ABOUT THIS TASK:
Exact copies of the lines below, from the one with "left eye: (404, 80)" up to and including the one with "neck: (313, 424)", are what this calls for; leave out pictures.

EXERCISE MATERIAL:
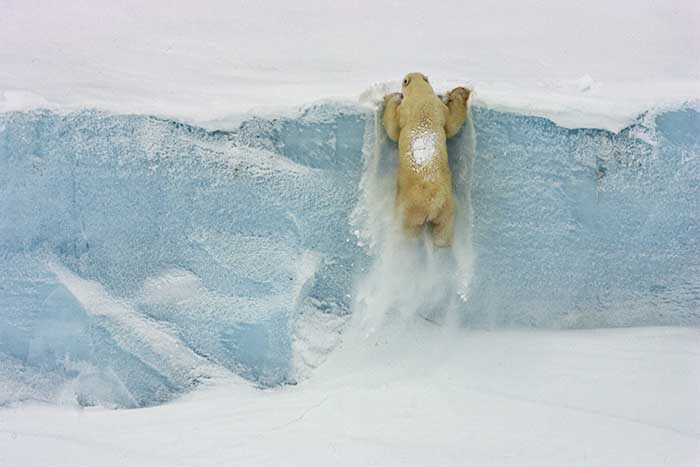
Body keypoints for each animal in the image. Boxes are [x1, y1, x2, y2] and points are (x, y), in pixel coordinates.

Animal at [382, 72, 470, 249]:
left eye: (404, 80)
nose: (408, 75)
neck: (421, 96)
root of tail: (432, 204)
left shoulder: (405, 110)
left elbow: (393, 129)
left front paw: (390, 97)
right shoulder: (439, 108)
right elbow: (452, 124)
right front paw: (460, 92)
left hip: (411, 208)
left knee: (409, 229)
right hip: (446, 207)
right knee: (444, 229)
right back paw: (442, 244)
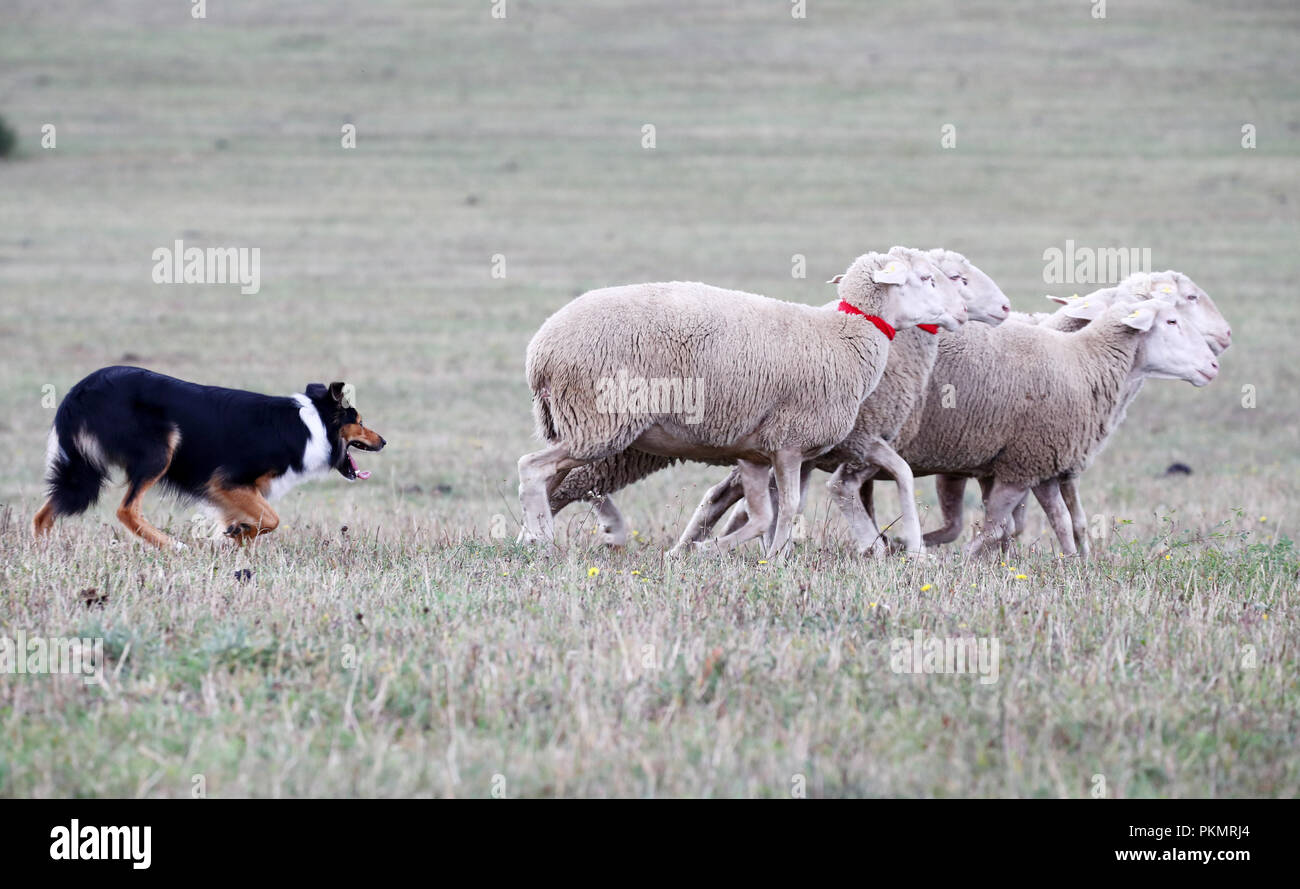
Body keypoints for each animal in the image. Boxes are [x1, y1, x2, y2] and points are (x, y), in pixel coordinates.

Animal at [31, 366, 384, 548]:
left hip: (79, 471)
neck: (313, 424)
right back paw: (172, 546)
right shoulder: (227, 481)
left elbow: (253, 525)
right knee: (126, 510)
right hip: (161, 448)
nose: (384, 441)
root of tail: (79, 391)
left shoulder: (237, 492)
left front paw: (236, 541)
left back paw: (44, 554)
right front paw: (238, 534)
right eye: (360, 421)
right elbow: (271, 519)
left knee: (42, 515)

YOUR SOLUTION:
left eye: (404, 80)
nose: (408, 75)
neck: (421, 96)
root of tail: (432, 204)
left shoulder: (405, 110)
left elbow: (393, 129)
left front paw: (390, 97)
right shoulder: (439, 108)
right elbow: (452, 124)
right front paw: (460, 92)
left hip: (411, 208)
left knee: (409, 229)
right hip: (446, 207)
right knee: (444, 229)
right back paw: (442, 244)
Body keypoints for each animal in the image. Boxes are [x1, y1, x2, y2] and points are (x, y), in pixel coordinates.

Animal at [31, 366, 384, 548]:
left hip: (79, 471)
neck: (313, 424)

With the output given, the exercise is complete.